Sábado, 12 de Novembro
Sucedem-se as substituições de governos eleitos por conselhos de administração nomeados de fora. Depois de Papademos, em Atenas, ter tomado o lugar de um Papandreu que - escândalo dos escândalos! - teria assumido o desplante de referendar o milésimo pacote de "ajuda externa", agora é a vez de Mario Monti assumir ao que tudo indica o lugar de Berlusconi à frente do governo italiano. Já toda a gente sabe disto, pelo que não constitui novidade. O que talvez nem toda a gente saiba é que tanto Papademos como Monti - os dois técnicos colocados, sem eleições, à frente dos governos dos respectivos países - são dois influentes pontas-de-lança da Comissão Trilateral, uma organização internacional mais ou menos sinistra fundada em 1973 por David Rockfeller.
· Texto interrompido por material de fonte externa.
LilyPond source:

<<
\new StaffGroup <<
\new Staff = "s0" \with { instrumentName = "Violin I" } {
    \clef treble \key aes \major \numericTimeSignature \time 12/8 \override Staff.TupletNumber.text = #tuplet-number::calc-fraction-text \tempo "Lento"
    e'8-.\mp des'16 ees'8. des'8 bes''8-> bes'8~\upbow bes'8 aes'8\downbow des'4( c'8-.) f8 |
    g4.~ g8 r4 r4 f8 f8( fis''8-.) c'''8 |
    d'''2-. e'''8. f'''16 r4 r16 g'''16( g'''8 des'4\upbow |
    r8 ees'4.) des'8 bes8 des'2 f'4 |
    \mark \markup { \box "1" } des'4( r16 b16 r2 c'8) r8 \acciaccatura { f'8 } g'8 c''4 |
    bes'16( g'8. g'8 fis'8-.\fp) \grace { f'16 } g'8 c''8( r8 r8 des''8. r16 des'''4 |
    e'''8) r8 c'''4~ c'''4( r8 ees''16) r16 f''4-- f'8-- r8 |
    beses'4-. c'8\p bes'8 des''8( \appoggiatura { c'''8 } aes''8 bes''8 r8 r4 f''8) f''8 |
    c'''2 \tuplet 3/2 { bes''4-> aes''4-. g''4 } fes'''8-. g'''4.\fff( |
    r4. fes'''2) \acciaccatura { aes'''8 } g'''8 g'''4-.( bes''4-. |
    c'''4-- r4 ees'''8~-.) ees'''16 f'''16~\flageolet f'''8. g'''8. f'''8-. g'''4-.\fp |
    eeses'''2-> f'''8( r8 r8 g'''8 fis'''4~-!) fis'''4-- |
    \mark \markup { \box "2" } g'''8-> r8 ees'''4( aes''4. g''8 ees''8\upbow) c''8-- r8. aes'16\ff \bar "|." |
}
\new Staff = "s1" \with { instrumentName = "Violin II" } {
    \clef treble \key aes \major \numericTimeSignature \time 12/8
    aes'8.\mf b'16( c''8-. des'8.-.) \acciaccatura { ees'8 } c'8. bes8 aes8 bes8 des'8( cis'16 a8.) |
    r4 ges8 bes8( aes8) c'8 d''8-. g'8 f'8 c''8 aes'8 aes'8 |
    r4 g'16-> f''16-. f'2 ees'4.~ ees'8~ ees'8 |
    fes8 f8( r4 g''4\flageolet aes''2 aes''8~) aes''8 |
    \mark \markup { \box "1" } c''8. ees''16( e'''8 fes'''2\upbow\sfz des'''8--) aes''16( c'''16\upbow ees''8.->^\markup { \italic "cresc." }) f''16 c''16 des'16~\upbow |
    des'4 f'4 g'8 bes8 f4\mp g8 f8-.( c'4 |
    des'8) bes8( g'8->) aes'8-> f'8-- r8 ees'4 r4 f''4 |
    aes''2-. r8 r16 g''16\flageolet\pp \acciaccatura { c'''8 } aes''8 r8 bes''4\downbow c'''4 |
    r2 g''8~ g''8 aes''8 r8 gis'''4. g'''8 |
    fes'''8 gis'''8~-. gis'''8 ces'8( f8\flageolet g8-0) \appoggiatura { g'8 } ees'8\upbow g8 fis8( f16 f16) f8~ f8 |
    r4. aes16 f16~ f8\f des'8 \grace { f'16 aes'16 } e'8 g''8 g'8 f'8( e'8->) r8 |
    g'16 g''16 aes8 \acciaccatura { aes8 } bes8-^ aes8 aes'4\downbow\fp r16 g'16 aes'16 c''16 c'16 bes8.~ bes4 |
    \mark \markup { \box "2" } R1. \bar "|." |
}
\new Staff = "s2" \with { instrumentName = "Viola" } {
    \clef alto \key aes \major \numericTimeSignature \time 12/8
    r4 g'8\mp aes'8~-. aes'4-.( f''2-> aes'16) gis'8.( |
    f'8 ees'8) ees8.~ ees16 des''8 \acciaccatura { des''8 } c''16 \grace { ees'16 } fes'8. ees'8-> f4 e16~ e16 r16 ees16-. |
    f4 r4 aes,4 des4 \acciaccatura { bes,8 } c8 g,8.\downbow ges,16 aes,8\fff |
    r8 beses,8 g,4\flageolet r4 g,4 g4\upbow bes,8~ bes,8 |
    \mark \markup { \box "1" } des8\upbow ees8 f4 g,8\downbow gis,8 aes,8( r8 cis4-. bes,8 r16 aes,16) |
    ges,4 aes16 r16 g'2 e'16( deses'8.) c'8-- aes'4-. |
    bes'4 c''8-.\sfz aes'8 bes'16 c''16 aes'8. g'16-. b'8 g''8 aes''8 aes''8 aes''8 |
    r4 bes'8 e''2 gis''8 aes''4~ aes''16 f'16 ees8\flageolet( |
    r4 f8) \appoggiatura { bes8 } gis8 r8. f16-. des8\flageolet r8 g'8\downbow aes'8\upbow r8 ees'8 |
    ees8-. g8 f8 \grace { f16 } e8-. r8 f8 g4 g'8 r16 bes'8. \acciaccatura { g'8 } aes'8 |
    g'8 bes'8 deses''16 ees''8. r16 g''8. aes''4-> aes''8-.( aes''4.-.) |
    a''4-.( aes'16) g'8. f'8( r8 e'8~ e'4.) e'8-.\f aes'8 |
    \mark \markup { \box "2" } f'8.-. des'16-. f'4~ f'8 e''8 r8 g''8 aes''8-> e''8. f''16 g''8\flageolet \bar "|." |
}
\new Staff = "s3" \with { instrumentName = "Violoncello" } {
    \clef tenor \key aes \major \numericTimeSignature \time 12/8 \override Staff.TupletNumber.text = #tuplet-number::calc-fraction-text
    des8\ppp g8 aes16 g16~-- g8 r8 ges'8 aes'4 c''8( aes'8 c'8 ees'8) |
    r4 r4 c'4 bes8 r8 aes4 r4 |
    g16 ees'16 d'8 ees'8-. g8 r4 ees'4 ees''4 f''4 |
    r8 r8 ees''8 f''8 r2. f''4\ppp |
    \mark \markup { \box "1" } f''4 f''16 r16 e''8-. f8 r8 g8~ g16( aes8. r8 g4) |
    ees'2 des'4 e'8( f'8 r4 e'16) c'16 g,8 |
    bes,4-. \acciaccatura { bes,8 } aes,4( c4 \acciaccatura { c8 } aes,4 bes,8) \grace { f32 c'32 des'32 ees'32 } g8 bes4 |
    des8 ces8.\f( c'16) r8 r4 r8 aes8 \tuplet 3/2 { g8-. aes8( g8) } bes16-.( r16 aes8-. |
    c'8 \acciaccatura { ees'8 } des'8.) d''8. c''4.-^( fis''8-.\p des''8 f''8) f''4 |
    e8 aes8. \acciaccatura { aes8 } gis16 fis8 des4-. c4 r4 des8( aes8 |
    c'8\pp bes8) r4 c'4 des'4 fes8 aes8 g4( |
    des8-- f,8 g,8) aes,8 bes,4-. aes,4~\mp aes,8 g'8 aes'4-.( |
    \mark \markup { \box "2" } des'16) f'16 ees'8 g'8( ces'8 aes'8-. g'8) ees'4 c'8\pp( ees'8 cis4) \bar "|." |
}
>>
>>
Sem juízos de valor, não posso deixar de anotar a curiosidade e de recordar que já nos anos 80 e 90 do passado século a estrutura em causa foi objecto de diversas publicações e estudos nas principais revistas do movimento nacionalista e nacional-revolucionário europeu. Provavelmente, este é apenas mais um exemplo de que não é impossível ter razão antes do tempo. Em jeito mais ou menos lateral, eis até uma boa ocasião para recordar que uma das pessoas que mais coisas terá editado sobre a referida Trilateral - o editor espanhol Pedro Varela - está preso faz hoje exactamente onze meses pelo único crime de editar e vender uns livros incómodos. Eis o lado mais asqueroso das "amplas liberdades democráticas" desta Europa sempre tão plural em tudo o que lhe convém.
Por cá, as coisas não correm melhor. No Expresso, Isabel Jonet - presidente do Banco Alimentar Contra a Fome - dá conta de uma duríssima realidade que tenderá a agravar-se em 2012: há cada vez mais gente a precisar de ajuda e há cada vez menos pessoas e empresas com possibilidade de ajudar. A consequência é que, ao que tudo indica, será necessário diminuir em 2012 o número de instituições apoiadas, levando menos auxílio às pessoas no momento em que estas mais precisam dele. E estamos a falar de toneladas de bens de primeira necessidade, meus caros.